Good Google

Last week, I had drinks with a close college friend who had come into town from San Francisco, where he works for a popular publication covering the digital media industry. This prompted a healthy debate over how much information we grant digital spaces access to—how much we allow to be extracted from our own digital lives, so to speak.

I have grown increasingly fearful of allowing digital spaces have access to my information following a variety of reports about the extent to which companies like Facebook or Google use that information. I’ve also become increasingly skeptical of Google as a company since it began to invest into defense technology and vie for defense contracts.

When the question comes up on my i–Device, asking me whether I am willing to grant access to my information, photos, whatehavenots, I say no.

He says yes.

His explanation was multifold, but it predominantly rested in the idea that these extractions are for the primary purpose of using metadata to better a product and create innovation. He suggested that his experience of permitting the sharing of his digital information with companies like Google was something thrilling to him—that “it was as though the company itself were giving me the opportunity to see a piece of the future,” he noted.

Wow. I’ll leave the implications of how excited he is about “seeing the future” aside.

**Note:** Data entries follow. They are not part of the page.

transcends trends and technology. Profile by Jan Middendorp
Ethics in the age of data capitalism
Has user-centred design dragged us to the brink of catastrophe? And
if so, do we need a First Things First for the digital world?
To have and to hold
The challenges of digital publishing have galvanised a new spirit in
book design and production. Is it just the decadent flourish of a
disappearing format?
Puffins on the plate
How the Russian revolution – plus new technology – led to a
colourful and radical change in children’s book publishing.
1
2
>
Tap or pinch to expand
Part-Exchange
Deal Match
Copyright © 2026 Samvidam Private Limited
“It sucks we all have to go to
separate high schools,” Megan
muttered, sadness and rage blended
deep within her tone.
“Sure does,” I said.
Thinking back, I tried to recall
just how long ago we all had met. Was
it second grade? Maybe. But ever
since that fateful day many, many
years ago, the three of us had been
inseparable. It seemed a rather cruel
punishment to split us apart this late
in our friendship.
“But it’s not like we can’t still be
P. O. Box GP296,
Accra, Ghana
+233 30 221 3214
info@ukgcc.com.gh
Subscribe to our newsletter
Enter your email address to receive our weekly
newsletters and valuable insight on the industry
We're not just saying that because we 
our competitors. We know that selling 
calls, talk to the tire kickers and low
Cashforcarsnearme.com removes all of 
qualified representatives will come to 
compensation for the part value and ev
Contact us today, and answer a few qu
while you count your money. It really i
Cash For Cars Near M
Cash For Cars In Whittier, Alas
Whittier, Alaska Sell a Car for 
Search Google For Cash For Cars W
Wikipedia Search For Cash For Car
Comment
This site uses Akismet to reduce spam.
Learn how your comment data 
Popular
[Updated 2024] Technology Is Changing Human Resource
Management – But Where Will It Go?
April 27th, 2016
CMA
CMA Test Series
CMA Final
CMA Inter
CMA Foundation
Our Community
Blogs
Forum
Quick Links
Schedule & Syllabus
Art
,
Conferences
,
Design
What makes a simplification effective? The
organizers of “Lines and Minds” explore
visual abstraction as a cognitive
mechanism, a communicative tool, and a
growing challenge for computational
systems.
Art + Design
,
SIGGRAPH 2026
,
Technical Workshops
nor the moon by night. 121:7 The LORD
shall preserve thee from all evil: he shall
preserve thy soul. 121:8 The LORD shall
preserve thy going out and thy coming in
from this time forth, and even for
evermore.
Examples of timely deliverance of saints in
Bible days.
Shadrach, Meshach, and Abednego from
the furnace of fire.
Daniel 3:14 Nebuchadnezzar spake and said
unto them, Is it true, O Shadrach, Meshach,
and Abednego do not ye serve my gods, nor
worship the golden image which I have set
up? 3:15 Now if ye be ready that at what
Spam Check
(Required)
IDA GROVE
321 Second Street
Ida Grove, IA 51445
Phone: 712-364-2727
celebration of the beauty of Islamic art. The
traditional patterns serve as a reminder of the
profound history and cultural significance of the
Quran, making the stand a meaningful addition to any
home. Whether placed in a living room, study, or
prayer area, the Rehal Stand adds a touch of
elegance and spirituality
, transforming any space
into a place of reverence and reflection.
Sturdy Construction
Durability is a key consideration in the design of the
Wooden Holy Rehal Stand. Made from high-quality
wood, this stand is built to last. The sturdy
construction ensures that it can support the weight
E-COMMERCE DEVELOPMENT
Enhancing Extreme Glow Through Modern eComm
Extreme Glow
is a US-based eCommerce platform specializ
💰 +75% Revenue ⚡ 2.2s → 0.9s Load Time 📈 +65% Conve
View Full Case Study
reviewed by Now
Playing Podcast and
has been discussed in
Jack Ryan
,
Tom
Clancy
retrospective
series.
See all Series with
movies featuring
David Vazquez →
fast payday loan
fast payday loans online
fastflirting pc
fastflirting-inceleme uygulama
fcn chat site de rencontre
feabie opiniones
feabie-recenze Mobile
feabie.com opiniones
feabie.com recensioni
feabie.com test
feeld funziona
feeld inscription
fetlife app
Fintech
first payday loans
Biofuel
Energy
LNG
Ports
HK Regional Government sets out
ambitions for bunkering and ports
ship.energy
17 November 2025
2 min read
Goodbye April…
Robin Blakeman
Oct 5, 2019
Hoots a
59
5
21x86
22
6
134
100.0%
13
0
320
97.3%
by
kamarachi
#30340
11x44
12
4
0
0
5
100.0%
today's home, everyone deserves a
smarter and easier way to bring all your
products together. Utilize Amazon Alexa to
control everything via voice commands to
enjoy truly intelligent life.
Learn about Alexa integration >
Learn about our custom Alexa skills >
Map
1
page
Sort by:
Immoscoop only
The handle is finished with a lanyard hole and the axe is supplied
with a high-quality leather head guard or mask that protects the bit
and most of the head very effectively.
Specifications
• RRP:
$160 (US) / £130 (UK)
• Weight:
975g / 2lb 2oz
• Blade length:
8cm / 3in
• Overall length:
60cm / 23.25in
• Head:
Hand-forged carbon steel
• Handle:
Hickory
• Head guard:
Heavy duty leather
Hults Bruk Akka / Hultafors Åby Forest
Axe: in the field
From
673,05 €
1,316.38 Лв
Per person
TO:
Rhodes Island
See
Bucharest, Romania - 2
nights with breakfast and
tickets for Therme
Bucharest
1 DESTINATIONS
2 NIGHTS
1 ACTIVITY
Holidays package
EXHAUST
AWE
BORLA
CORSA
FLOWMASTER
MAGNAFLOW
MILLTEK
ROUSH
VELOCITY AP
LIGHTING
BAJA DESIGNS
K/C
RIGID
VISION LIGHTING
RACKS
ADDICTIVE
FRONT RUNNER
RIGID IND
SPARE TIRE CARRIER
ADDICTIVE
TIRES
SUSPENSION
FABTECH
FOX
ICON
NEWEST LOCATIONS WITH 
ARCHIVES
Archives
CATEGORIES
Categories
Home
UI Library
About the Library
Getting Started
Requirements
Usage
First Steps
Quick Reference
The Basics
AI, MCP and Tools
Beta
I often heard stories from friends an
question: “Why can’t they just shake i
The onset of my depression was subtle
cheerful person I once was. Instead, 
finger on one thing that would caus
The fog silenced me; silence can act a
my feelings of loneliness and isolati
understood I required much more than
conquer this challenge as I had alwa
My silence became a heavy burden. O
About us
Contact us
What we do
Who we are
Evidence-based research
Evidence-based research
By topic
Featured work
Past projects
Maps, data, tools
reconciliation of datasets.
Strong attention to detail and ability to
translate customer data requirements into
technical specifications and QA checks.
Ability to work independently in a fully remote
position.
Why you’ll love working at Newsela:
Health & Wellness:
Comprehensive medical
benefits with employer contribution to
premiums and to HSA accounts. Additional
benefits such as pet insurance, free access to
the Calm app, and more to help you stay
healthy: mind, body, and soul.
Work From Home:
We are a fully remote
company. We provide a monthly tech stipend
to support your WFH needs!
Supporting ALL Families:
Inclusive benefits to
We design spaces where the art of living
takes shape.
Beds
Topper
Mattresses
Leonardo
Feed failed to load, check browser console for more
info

Are we not afraid of Google? I’m afraid of any company that has this much social, cultural, and economic capital; that has the economic means to vacuum 19th century’s literature, as we have discussed; that has the symbolic capital to leave newspaper readers complaining that there aren’t enough world-renowned jam bands playing at their holiday parties; that has the power to rearrange the distribution of search results willy-nilly with little recourse but changes to its own profitability in ad revenue; that makes a car that can run without a person in it; that has invested so much in artificial intelligence in celebration of “the solidarity” (imagine this paired with Google Car—I had a class of middle school students imagine this once, and they crafted the plot of a television show about a sad car rampage).

I’m afraid of a company that does the above and houses the official mantra “don’t be evil.”

I’m afraid of any company that has a slogan WHOSE PRIMARY AUDIENCE IS ITSELF.

Kranich talks about enclosures. Levine, the relationship between corporations and the commons. Google enables commons spaces to thrive for now, but as Kranish notes various enclosures have been placed upon our access to information, particularly scholarly information. I am afraid of any company that can so easy generate a panoptic, that already colludes with the military industrial complex, and that can iron first or vacation gift shop clampy-style (yeah, you know the grabber) our access to information, including academic work and library sources, so easily.

What do you think? What do we do?

Are you ready for Google use this on your brain?